Regular expressions aren't exactly my strong suit. I got a regex for validating international phone numbers here. The validation bit works for me but I don't understand how I can take the regex result and use it to format the number. My question is how do I figure out, from the regex, what the groupings are that I can use to display?
var intl1RegexObj = /^((\+)?[1-9]{1,2})?([-\s\.])?((\(\d{1,4}\))|\d{1,4})(([-\s\.])?[0-9]{1,12}){1,2}$/;
if (IntlRegexObj.test(businessPhoneValue))
{
var formattedPhoneNumber = businessPhoneValue.replace(IntlRegexObj, "($1)");
// display formatted result
}
After simplifying that mess of a regex:
if (subject.match(/^((?:\+)?[1-9]{1,2})?[\-\s.]?((?:\(\d{1,4}\))|\d{1,4})([\-\s.]?\d{1,12}){1,2}$/)) {
// Successful match
}
There are now only 3 capturing groups.
First one $1 is easy, the country code with an optional +.

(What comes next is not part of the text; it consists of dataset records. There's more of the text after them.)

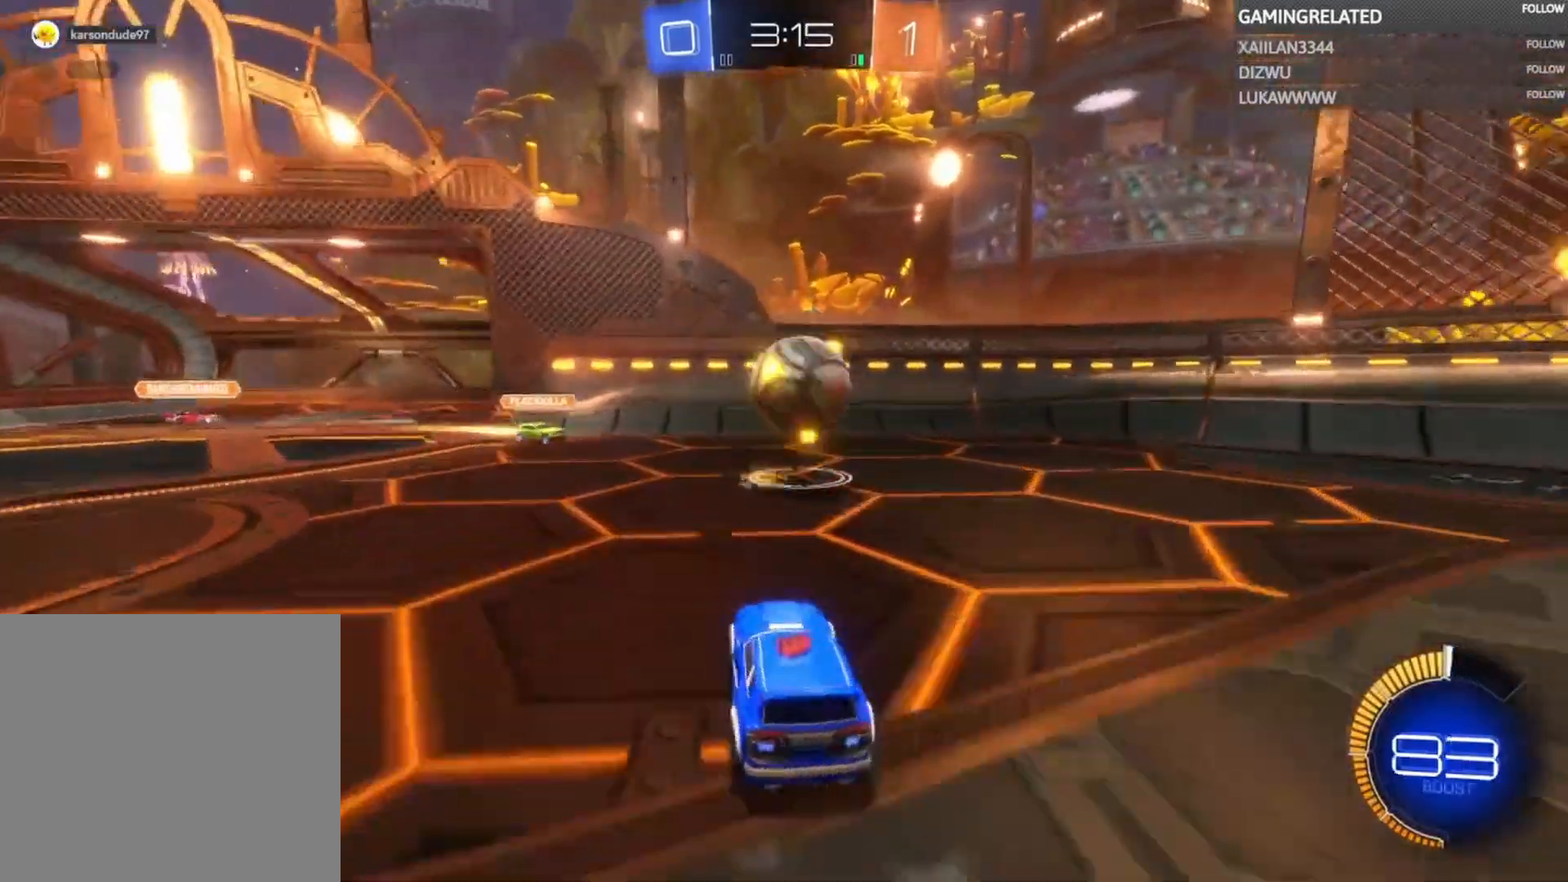
{"buttons": ["R2"], "left_stick": "right", "right_stick": "center", "events": [[67, "left_stick", "down-right"], [100, "A", "down"], [300, "left_stick", "center"], [333, "A", "up"], [433, "left_stick", "right"]]}
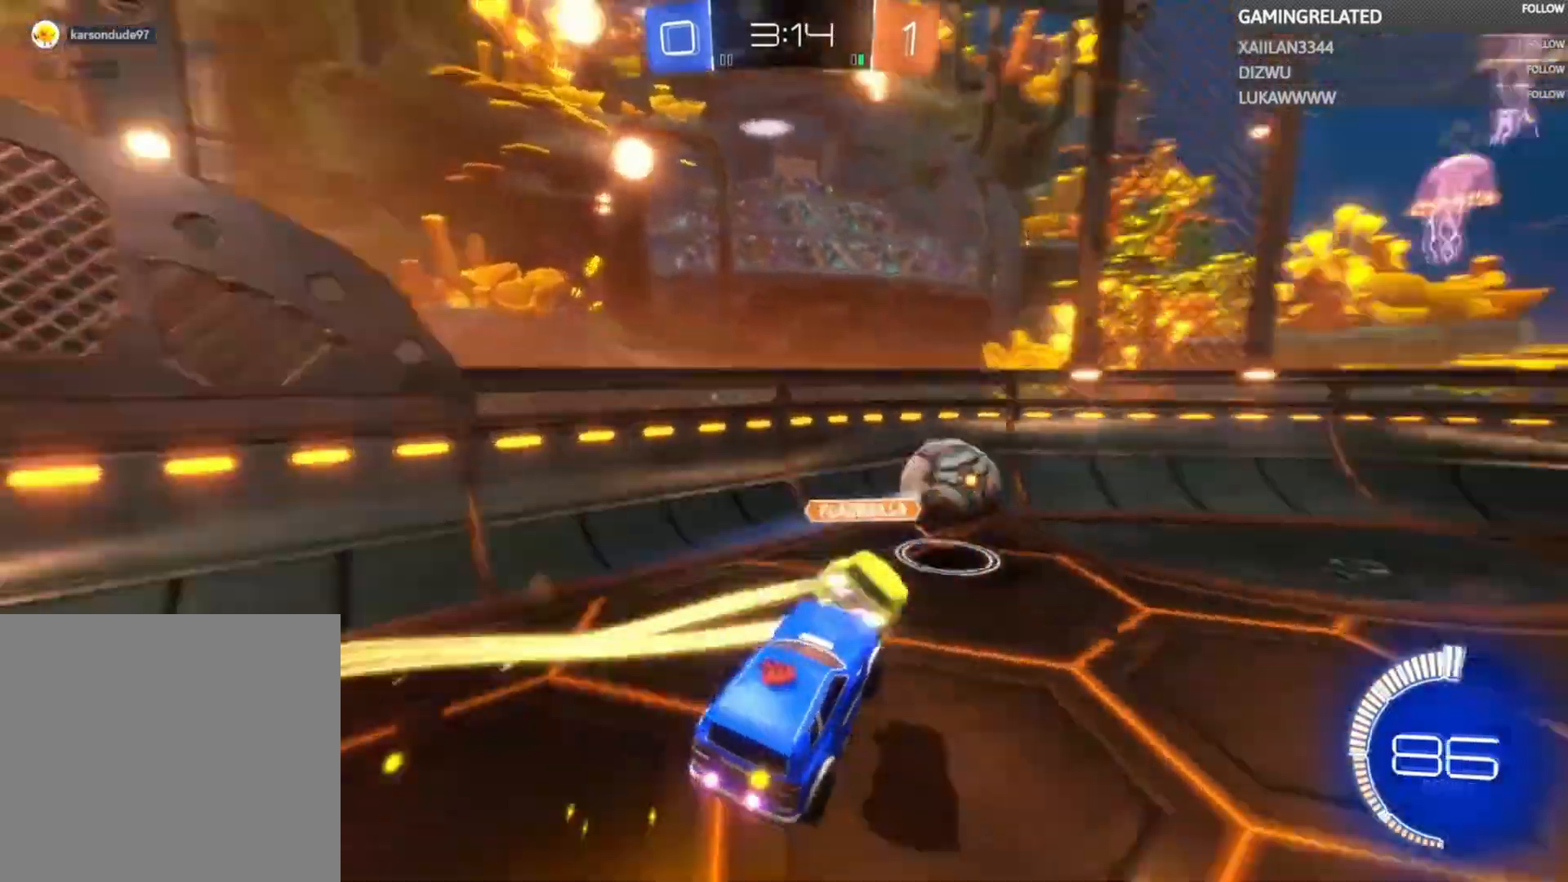
{"buttons": ["R2"], "left_stick": "right", "right_stick": "center", "events": [[100, "left_stick", "center"], [200, "left_stick", "right"], [233, "X", "down"], [300, "X", "up"], [300, "left_stick", "center"], [467, "left_stick", "right"]]}
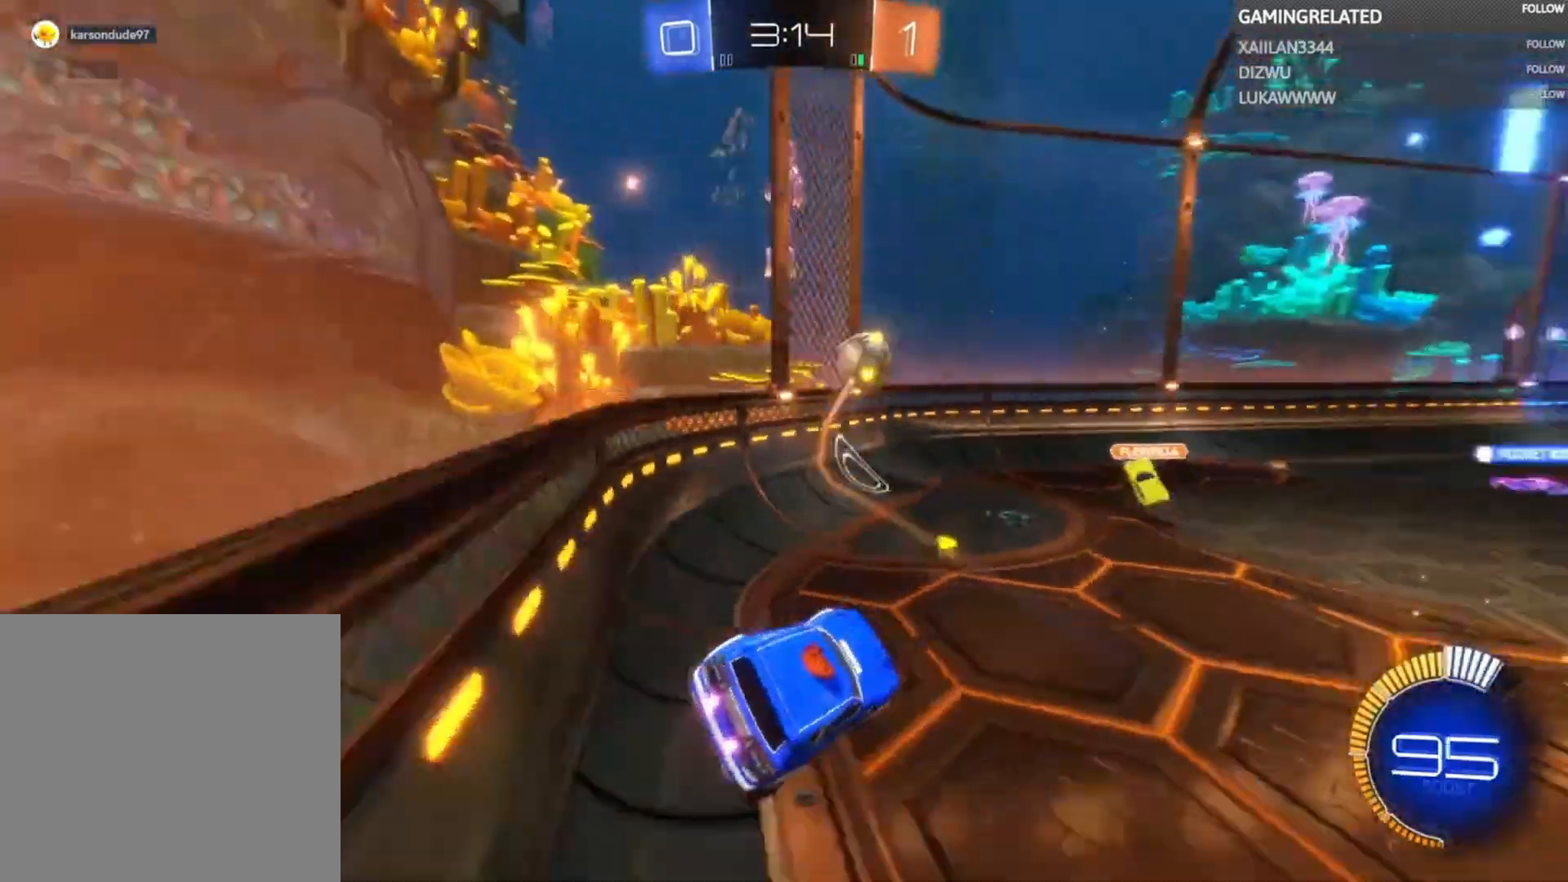
{"buttons": ["B", "R2"], "left_stick": "center", "right_stick": "center", "events": [[33, "left_stick", "center"], [133, "B", "down"], [233, "left_stick", "left"], [467, "left_stick", "center"]]}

Then you have the local area code, basically 1-4 numbers with / without parentheses optionally prefixed by [-\s.]. That's $2
Finally you have your the actual phone number which can be from 1 to 24 numbers, including optional space or dot or minus sign [-\s.]
More detailed explanation:
"
^ # Assert position at the beginning of the string
( # Match the regular expression below and capture its match into backreference number 1
(?: # Match the regular expression below
\+ # Match the character “+” literally
)? # Between zero and one times, as many times as possible, giving back as needed (greedy)
[1-9] # Match a single character in the range between “1” and “9”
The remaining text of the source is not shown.